Затем Амадей Скокс, которого нет, осторожно приподнял мёртвую голову, стал вытаскивать заветную папку с материалами дела. На столешнице под делом струилась, растекалась свежая кровь. Скокс взял папку за самые уголки, брезгливо отставив кривые мизинцы в сторону, чтобы не запятнать лап. Напрасные усилия! В одну секунду не только картонная обложка, но и вся исписанная бумага, что находилась внутри, все эти стрелки, кружки, цифры, весь подробный план захвата мира – вся эта ничтожная дребедень успела насквозь пропитаться горячей и ещё живой человечьей кровью.
Глава 19. Венец
Что известно нам о дальнейшей судьбе Виталия Петровича Мухи, дознавателя? В сущности, доброго, хотя не очень здорового, не очень счастливого человека. Утвердительно сказать нельзя ничего. Но, согласно с христианскими представлениями о посмертной участи людей, душа оставляет тело и уходит на небеса. На суд Божий. Унося с собой чувства, мысли, память и все впечатления земной своей жизни. Однако перед дальней дорогой скитается по земле ещё три дня и три ночи, прощаясь с привычными местами.

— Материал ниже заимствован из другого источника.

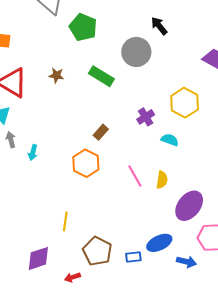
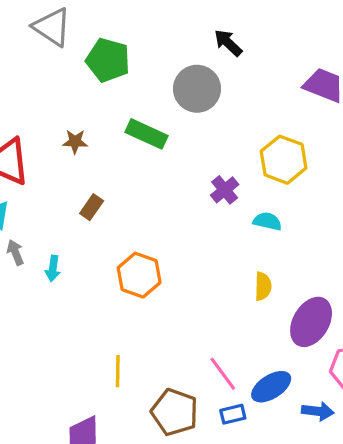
brown rectangle: (101, 132) -> (92, 207), moved
pink line: (135, 176) -> (223, 374), moved

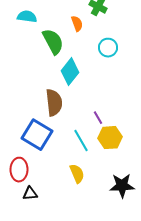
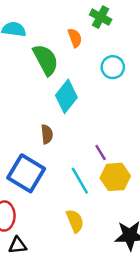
brown semicircle: (54, 103) -> (47, 134), size x0.6

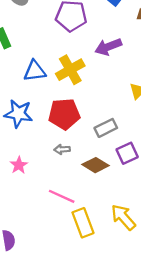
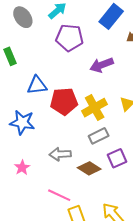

Было уже далеко за полночь. Два санитара в белых халатах, надетых поверх стёганых курток, возились около платформы на отлогом откосе. Оба были слегка навеселе. Скрипя снежком, топтались вокруг небольшого сугроба. Ветерок румянил санитарам щёки и носы. Третий, водитель, наблюдал за ними из машины, что стояла внизу. В иные дни он помогал санитарам, но сегодня по случаю крепкого мороза предпочёл остаться в натопленной кабине. Только включил фары.
Пожилой санитар наклонился, смахнул рукавицей иней с лица лежащего навзничь человека.
– Плакал мёртвый, – заметил он. – Что у них ногти растут и щетина, сам убеждался. А этот плакал.
– Да ну? – Молодой дышал на красные, озябшие пальцы.
– Меняемся! – приказал пожилой. – Бери за плечи.
– С лёгкого конца норовишь, – проворчал молодой, уступая. – Ты вот, Михалыч, всегда так.
Молодой санитар поменялся местами с пожилым, взялся было за плечи покойника, но замешкался. Сунул руку под обшлаг мёрзлого бушлата, пошарил на груди у мертвеца.
– Хоп-па!
Вытащил подстаканник. Потёр рукавом тусклый металл.
– Серебряный, кажись.
– Откуда у бомжа серебряный? – сказал пожилой, досадуя на то, что сам не догадался обыскать бомжа.
– Серебряный! – звонко крикнул Бубенцов. – Вера подарила!..
Но санитары не услышали и не обернулись на его голос.
Всё это время Ерофей Бубенцов находился чуть повыше, над откосом, с любопытством наблюдая за вознёю санитаров. Какое-то небывалое, необычное одушевление смущало его. Но что именно томило сердце, не давало покоя, понять пока не мог. Видел, как стелется под ногами позёмка, как ветер покачивает ветки, обросшие мохнатым инеем. Но при этом кожа не чувствовала ни ветра, ни снега, ни мороза. Как будто он видел всё это из-за стекла, или из завтрашнего дня, или вообще из какого-то иного измерения.
Послышался нарастающий гул, содрогнулась земля. Пролетела с грохотом электричка с уютно освещёнными окнами, и долго ещё вихрилась, летела вслед за ней радостная сумятица позёмки.